CES 2018: Razer's Project Linda concept uses smartphone guts to power a laptop

In place of the touchpad, the Project Linda laptop docks the Razer Phone and utilises its screen as a touchpad. The laptop features a 13.3-inch Quad HD 120Hz touchscreen and is powered by the phone's processor.

Published Date
10 - Jan - 2018
| Last Updated
16 - Jan - 2018
 
CES 2018: Razer's Project Linda concept uses smartphone guts to p...

Razer has showcased its latest “Project Linda” at CES 2018. It is a 13.3-inch laptop without a touchpad. Yes, you read it correctly. The laptop doesn’t come with a touchpad as it houses a dock for the Razer Phone, which also powers the device.
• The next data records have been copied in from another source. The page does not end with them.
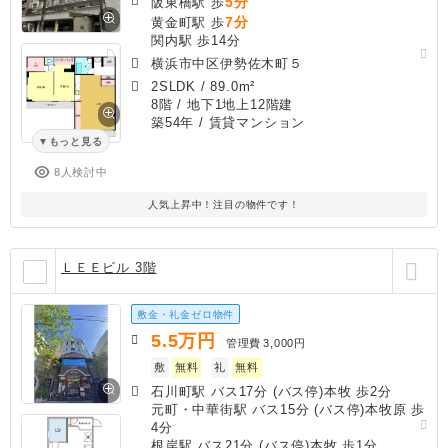
5分
阪東橋駅 歩
7分
黄金町駅 歩
関内駅 歩14分
横浜市中区伊勢佐木町５
2SLDK
/
89.0m²
8階 / 地下1地上12階建
築54年
/ 賃貸マンション
もっと見る
8人検討中
人気上昇中！注目の物件です！
ＬＥＥビル 3階
敷金・礼金ゼロ物件
5.5
万円
管理費
3,000円
敷
無料
礼
無料
石川町駅 バス17分 (バス停)本牧 歩2分
元町・中華街駅 バス15分 (バス停)本牧原 歩
4分
根岸駅 バス21分 (バス停)本牧 歩1分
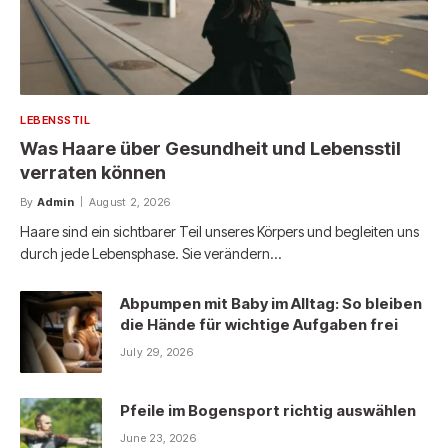
LEBENSSTIL
Was Haare über Gesundheit und Lebensstil
verraten können
By
Admin
August 2, 2026
Haare sind ein sichtbarer Teil unseres Körpers und begleiten uns
durch jede Lebensphase. Sie verändern…
Abpumpen mit Baby im Alltag: So bleiben
die Hände für wichtige Aufgaben frei
July 29, 2026
Pfeile im Bogensport richtig auswählen
June 23, 2026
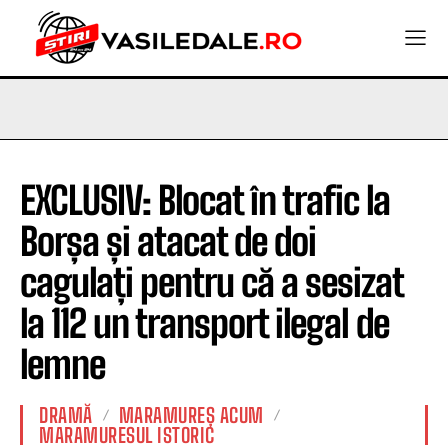
EXCLUSIV: Blocat în trafic la
Borșa și atacat de doi
cagulați pentru că a sesizat
la 112 un transport ilegal de
lemne
DRAMĂ
MARAMUREȘ ACUM
MARAMURESUL ISTORIC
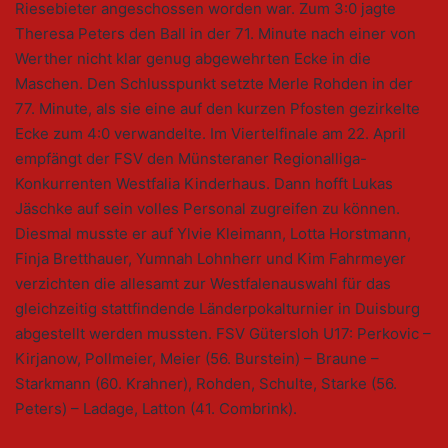
Riesebieter angeschossen worden war. Zum 3:0 jagte
Theresa Peters den Ball in der 71. Minute nach einer von
Werther nicht klar genug abgewehrten Ecke in die
Maschen. Den Schlusspunkt setzte Merle Rohden in der
77. Minute, als sie eine auf den kurzen Pfosten gezirkelte
Ecke zum 4:0 verwandelte. Im Viertelfinale am 22. April
empfängt der FSV den Münsteraner Regionalliga-
Konkurrenten Westfalia Kinderhaus. Dann hofft Lukas
Jäschke auf sein volles Personal zugreifen zu können.
Diesmal musste er auf Ylvie Kleimann, Lotta Horstmann,
Finja Bretthauer, Yumnah Lohnherr und Kim Fahrmeyer
verzichten die allesamt zur Westfalenauswahl für das
gleichzeitig stattfindende Länderpokalturnier in Duisburg
abgestellt werden mussten. FSV Gütersloh U17: Perkovic –
Kirjanow, Pollmeier, Meier (56. Burstein) – Braune –
Starkmann (60. Krahner), Rohden, Schulte, Starke (56.
Peters) – Ladage, Latton (41. Combrink).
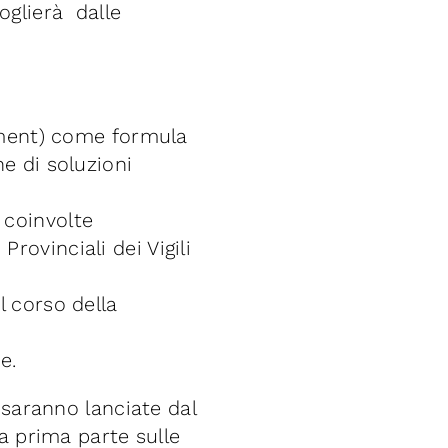
oglierà dalle
ment) come formula
ne di soluzioni
 coinvolte
rovinciali dei Vigili
l corso della
e.
 saranno lanciate dal
a prima parte sulle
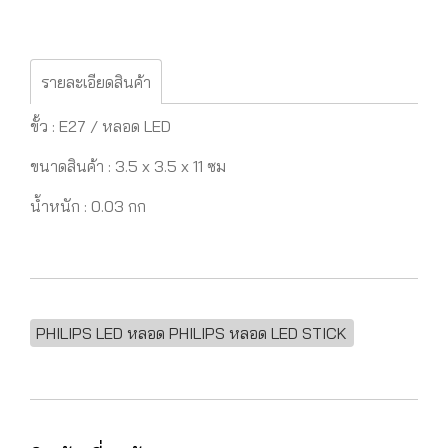
รายละเอียดสินค้า
ขั้ว : E27 / หลอด LED
ขนาดสินค้า : 3.5 x 3.5 x 11 ซม
น้ำหนัก : 0.03 กก
PHILIPS LED หลอด PHILIPS หลอด LED STICK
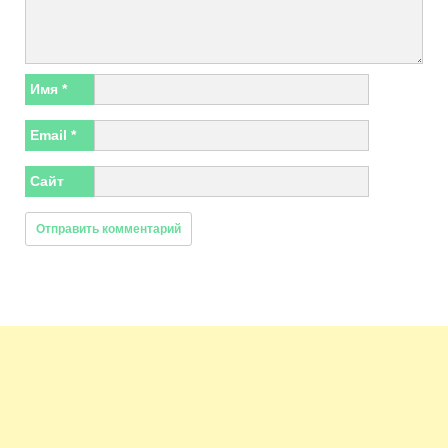
Имя
*
Email
*
Сайт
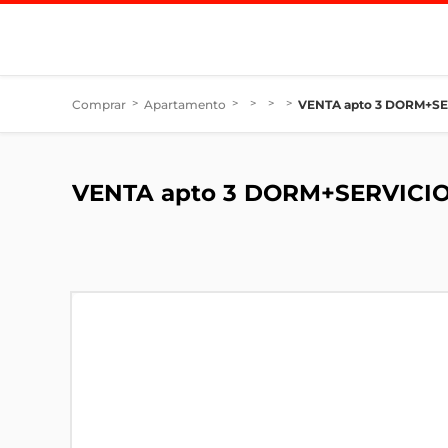
Comprar
>
Apartamento
>
>
>
>
VENTA apto 3 DORM+SERV
VENTA apto 3 DORM+SERVICIO y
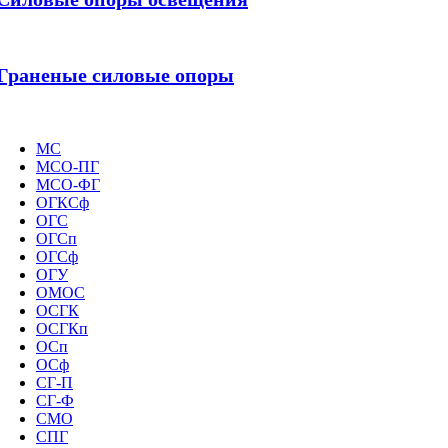
Граненые силовые опоры
МС
МСО-ПГ
МСО-ФГ
ОГКСф
ОГС
ОГСп
ОГСф
ОГУ
ОМОС
ОСГК
ОСГКп
ОСп
ОСф
СГ-П
СГ-Ф
СМО
СПГ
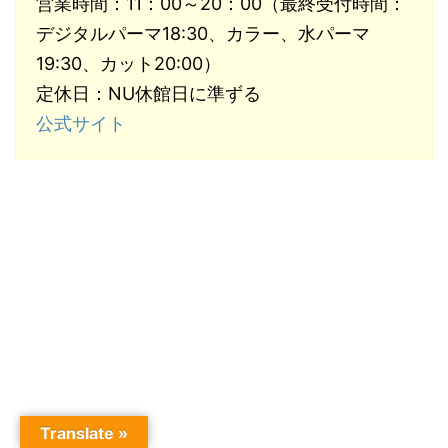
営業時間：11：00～20：00（最終受付時間：
デジタルパーマ18:30、カラー、水パーマ
19:30、カット20:00）
定休日：NU休館日に準ずる
公式サイト
Translate »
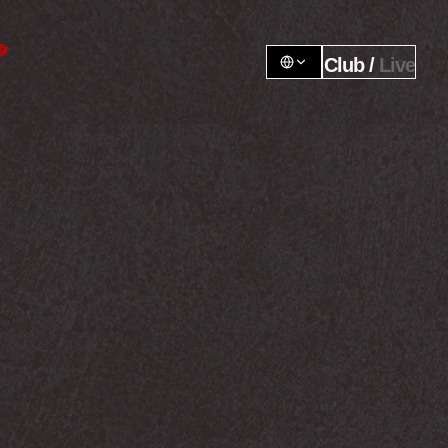
Club / 
Live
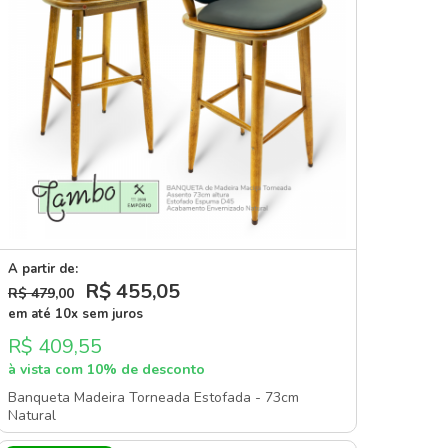
A partir de:
R$ 455
,05
R$ 479
,00
em até 10x sem juros
R$ 409,55
à vista com 10% de desconto
Banqueta Madeira Torneada Estofada - 73cm
Natural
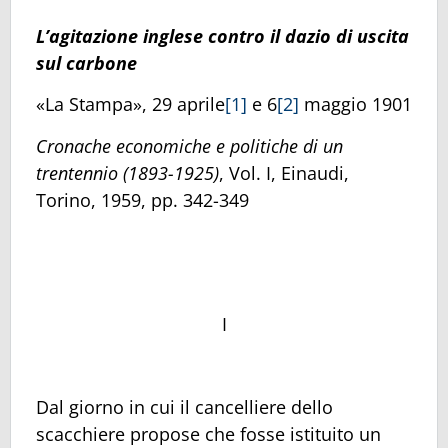
L’agitazione inglese contro il dazio di uscita
sul carbone
«La Stampa», 29 aprile
[1]
e 6
[2]
maggio 1901
Cronache economiche e politiche di un
trentennio
(1893-1925)
, Vol. I, Einaudi,
Torino, 1959, pp. 342-349
I
Dal giorno in cui il cancelliere dello
scacchiere propose che fosse istituito un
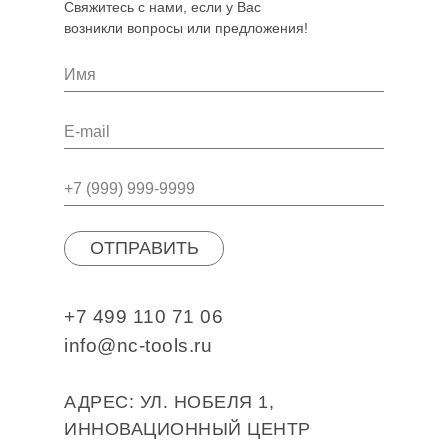
Свяжитесь с нами, если у Вас
возникли вопросы или предложения!
ОТПРАВИТЬ
+7 499 110 71 06
info@nc-tools.ru
АДРЕС: УЛ. НОБЕЛЯ 1,
ИННОВАЦИОННЫЙ ЦЕНТР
Razer calls it a smartphone and laptop hybrid which blends the “familiarity of Android environment with the ease-of-use of a laptop.” 

The laptop is powered by the smartphone’s Snapdragon 835 platform and 8GB of RAM.  The smartphone docks inside the laptop’s chassis and is connected via a button. The smartphone’s 5.7-inch display can then be used as a touchpad, or as a second screen which provides access to apps, tools, and more.

Even though Project Linda is powered by the Razer Phone, it’s nothing short of a full-fledged laptop. It features a 13.3-inch Quad HD touchscreen with 120Hz refresh rate and equips a 53.6 Wh internal battery, which simultaneously charges the docked smartphone. The laptop sports 200GB of internal storage and comes with connectivity options like a 3.5-mm audio jack, a USB-A port, a USB-C charging port, a 720p webcam, and a dual-array microphone.

It comes with a full-size backlit keyboard, which is powered by Razer Chroma. It sports dedicated keys for back, home, switch apps, voice search and more. For the speakers, the laptop utilises the smartphone’s speakers. 

“Android power users and laptop enthusiasts share a need for performance in a mobile form factor, which we provide with our award-winning Razer Phone and Razer laptops,” says Razer co-founder and CEO Min-Liang Tan. “Project Linda combines the best of both worlds, bringing a larger screen and physical keyboard to the Android environment, enhancing the experience for gaming and productivity.”

Acer had also tried the same concept of mixed devices with its Padfone. It debuted back in 2012 and the smartphone could be docked with a tablet. It also charged the phone and could make use of the smartphone’s internet connection. However, it failed to get any traction and was discontinued.